Stand up and stand out

You don’t have to conform to the crowd, be proud to be your own self. Graphic by Piper Bailey. 

MADDIE WOOD | OPINION EDITOR | mawood1@butler.edu 

Democrat or Republican. Religious or agnostic. Gay or straight. Tattooed or au naturel.

In today’s world, there is no one way to think, feel or believe, but there is paradoxically an unspoken rule that you have to somehow think, feel and believe just like everyone else. 

It’s been long believed that when you go against the grain — whether with your political views, religious beliefs, moral outlooks or the societal norm in general — you’re considered a rebel. Why is this the case?

Junior P1 pharmacy major Olivia Sigler finds it easier to conform to society. 

“If you’re super different from society, or the people you surround yourself with, then [fitting in] is really hard,” Sigler said. “You also stand out, and I don’t want to stand out. I just want to be a part of the crowd.” 

For most people, like Sigler, it seems like you are constantly being watched and judged on every tiny thing you do. It starts when you’re young and want to make friends, so you try to shape yourself to be just like everyone else. Over time, it continues to shape how you present yourself, despite championing individualism. Society loves to contradict itself, and this is a classic example.

Well, one thing I love to say is f*ck society. 

While society can be a harsh critic, nobody tears into you quite like your extended family at Thanksgiving dinner. Your loved ones think they know what is best for you when in reality they are just plain politically incorrect. 

Family is the first encounter where you might find yourself choosing between your own morals or “assimilating” to someone else’s.  

When you grow up with your family, you are naturally conditioned to think, feel, believe and even act the same as them. You’re with them constantly, most of the time they are your primary source of societal learning.

Over time, you may start to feel some of your values changing as you get older and you learn more about the world and yourself. 

Senior choral music education major Matt Heitkamp believes that the desire to fit in stems from the worry of standing out.  

“Assimilation [is] the idea of [wanting] to fit in,” Heitkamp said. “[It’s that fear] of not wanting to say how you feel about an issue, or a particular subject, without someone picking you apart or someone thinking less of you.” 

Heitkamp brings up that fear that we all have — being judged.

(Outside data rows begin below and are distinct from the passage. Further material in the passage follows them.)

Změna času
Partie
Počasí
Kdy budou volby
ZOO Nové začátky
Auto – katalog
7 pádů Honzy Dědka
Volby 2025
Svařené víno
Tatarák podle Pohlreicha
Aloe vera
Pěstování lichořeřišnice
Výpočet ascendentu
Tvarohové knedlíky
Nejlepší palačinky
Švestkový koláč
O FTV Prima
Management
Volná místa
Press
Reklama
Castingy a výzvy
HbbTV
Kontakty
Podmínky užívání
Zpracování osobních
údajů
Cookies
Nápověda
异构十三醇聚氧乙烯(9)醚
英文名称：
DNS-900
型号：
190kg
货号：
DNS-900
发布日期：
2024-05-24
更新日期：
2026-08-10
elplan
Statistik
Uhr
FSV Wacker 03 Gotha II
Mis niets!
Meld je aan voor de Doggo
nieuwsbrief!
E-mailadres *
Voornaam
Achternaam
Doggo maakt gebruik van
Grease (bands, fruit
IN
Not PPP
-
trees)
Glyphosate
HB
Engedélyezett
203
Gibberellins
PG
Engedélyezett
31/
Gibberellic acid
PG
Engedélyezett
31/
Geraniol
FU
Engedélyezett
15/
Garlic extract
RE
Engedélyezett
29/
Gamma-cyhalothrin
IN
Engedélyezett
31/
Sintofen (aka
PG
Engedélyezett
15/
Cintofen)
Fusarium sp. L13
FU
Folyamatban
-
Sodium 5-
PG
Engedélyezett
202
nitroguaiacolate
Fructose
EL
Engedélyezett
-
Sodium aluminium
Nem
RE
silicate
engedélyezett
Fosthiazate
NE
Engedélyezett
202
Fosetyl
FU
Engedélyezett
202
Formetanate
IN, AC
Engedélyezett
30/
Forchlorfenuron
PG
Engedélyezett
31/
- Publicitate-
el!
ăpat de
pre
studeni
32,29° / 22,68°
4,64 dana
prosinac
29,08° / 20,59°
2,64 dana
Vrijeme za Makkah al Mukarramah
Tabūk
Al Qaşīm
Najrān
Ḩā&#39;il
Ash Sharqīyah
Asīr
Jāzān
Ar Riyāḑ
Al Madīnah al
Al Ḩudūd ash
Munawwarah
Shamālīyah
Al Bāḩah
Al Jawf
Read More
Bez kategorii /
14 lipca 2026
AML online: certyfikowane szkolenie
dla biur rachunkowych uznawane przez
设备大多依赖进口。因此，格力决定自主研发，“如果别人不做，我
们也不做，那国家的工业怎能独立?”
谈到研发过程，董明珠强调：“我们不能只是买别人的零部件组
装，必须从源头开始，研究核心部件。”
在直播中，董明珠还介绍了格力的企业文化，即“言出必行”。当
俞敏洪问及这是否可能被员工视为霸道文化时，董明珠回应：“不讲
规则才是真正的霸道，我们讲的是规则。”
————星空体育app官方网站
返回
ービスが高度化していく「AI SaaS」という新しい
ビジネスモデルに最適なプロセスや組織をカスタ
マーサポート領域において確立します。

Any time you voice your opinion, whether they agree or disagree, there is that chance that someone will be jumping on to immediately rip apart what you have to say. 

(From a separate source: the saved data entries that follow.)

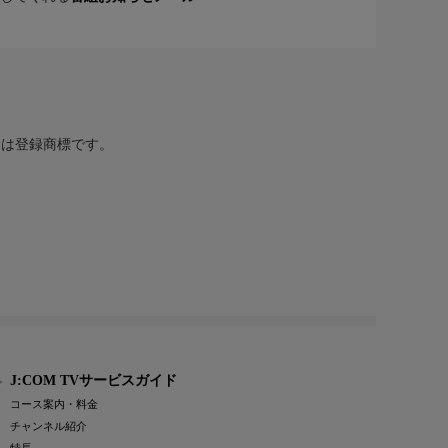
または登録商標です。
J:COM TVサービスガイド
コース案内・料金
チャンネル紹介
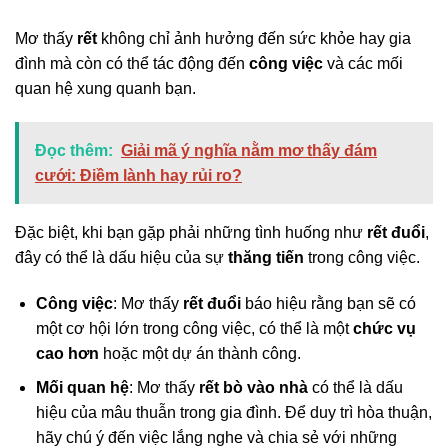
Mơ thấy
rết
không chỉ ảnh hưởng đến sức khỏe hay gia
đình mà còn có thể tác động đến
công việc
và các mối
quan hệ xung quanh bạn.
Đọc thêm:
Giải mã ý nghĩa nằm mơ thấy đám
cưới: Điềm lành hay rủi ro?
Đặc biệt, khi bạn gặp phải những tình huống như
rết đuổi
,
đây có thể là dấu hiệu của sự
thăng tiến
trong công việc.
Công việc
: Mơ thấy
rết đuổi
báo hiệu rằng bạn sẽ có
một cơ hội lớn trong công việc, có thể là một
chức vụ
cao hơn
hoặc một dự án thành công.
Mối quan hệ
: Mơ thấy
rết bò vào nhà
có thể là dấu
hiệu của mâu thuẫn trong gia đình. Để duy trì hòa thuận,
hãy chú ý đến việc lắng nghe và chia sẻ với những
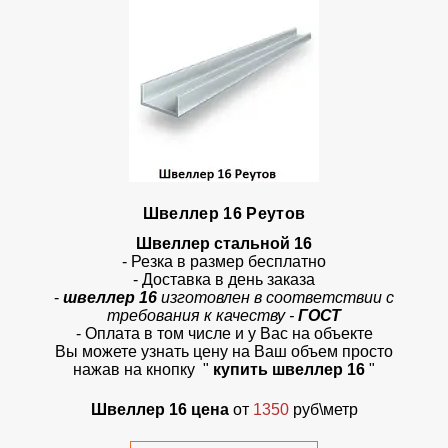
Швеллер 16 Реутов
Швеллер стальной 16
- Резка в размер бесплатно
- Доставка в день заказа
-
швеллер 16
изготовлен в соответствии с
требования к качеству -
ГОСТ
- Оплата в том числе и у Вас на объекте
Вы можете узнать цену на Ваш объем просто
нажав на кнопку "
купить швеллер 16
"
Швеллер 16 цена
от
1350
руб\метр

Sophomore exploratory studies major Alaina Webster explained how growing up can be the hardest time for your identity when you start to form your own sense of self. 

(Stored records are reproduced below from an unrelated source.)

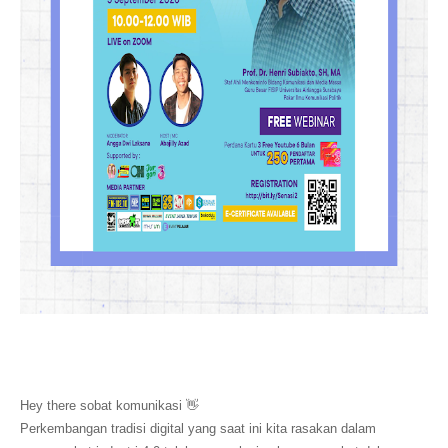
Hey there sobat komunikasi 👋
Perkembangan tradisi digital yang saat ini kita rasakan dalam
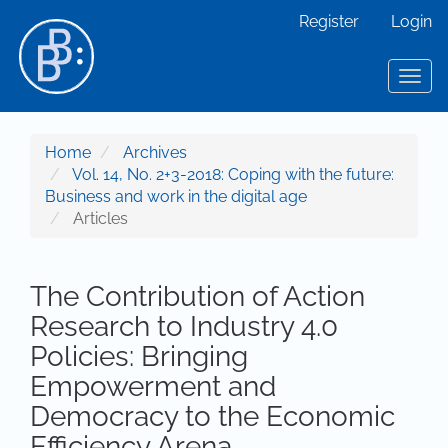
Main Navigation
Register
Login
Main Content
Sidebar
Toggl
Home
Archives
Vol. 14, No. 2+3-2018: Coping with the future:
Business and work in the digital age
Articles
The Contribution of Action
Research to Industry 4.0
Policies: Bringing
Empowerment and
Democracy to the Economic
Efficiency Arena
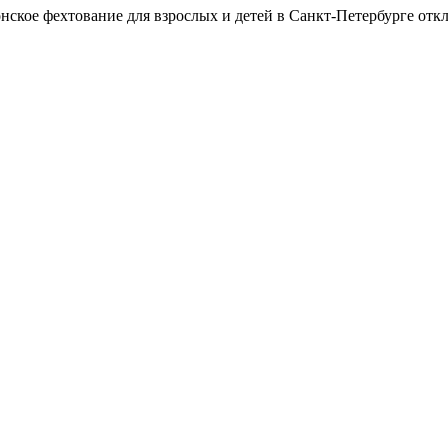
нское фехтование для взрослых и детей в Санкт-Петербурге
отк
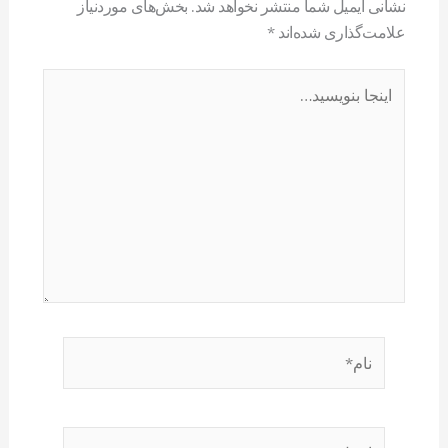
نشانی ایمیل شما منتشر نخواهد شد.
بخش‌های موردنیاز
علامت‌گذاری شده‌اند
*
اینجا
بنویسید…
نام*
ایمیل*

“You build up a persona around [certain] people, and it might be hard to change,” Webster said. “I used to be a much different kid, and when I started having my own thoughts and feelings, [the world] started to change around me.” 

Gen-Z is the most recent and prevalent case in which we have different beliefs and values than those who raised us. We are not afraid to speak out and be different, but if you think a little differently, you’re exiled from Gen-Z  — no matter how wrong or right they may think they are. 

Though I grew up in a household of multiple religions and very differing beliefs, my parents made it clear that they wanted me to grow up with my own thoughts and feelings. They never wanted me to live for anyone else but myself. Despite my sometimes conflicting values, they still loved me enough to respect my choices despite all of our differences. 

Since 2016 we’ve all been so caught up in the idea of being Democrat versus Republican, and it has quite literally torn families and friendships apart. After that election, what political party you identify with has become such a large part of who you are. It has become the make or break in multiple relationships.

Now it is more common to attack the other in political conversations rather than listen and understand. There is a fine line between discussion and argument but it has become more blurred as the past few years have gone on. If you want someone to believe in and understand their point of view, why wouldn’t you want to have a calm and civil conversation instead? Attacking and arguing doesn’t get you anywhere other than in more hot water than when you started.

I have been in countless arguments with my family, friends and even coworkers about politics over the past few years — arguments that even continue today. However, just because someone I love disagrees with me, that doesn’t mean I am willing to compromise on my own values and morals. 

You are allowed to be your own true self in life. You should be your own individual. You should believe what you want to believe and feel what you need to feel. There is nobody in this world who can tell you who or what you are — not even Sue Sylvester.

Stand up for what you believe in. Speak your mind. If the people around you love you, they’ll stay, and if they don’t, you’re probably better off without them anyway.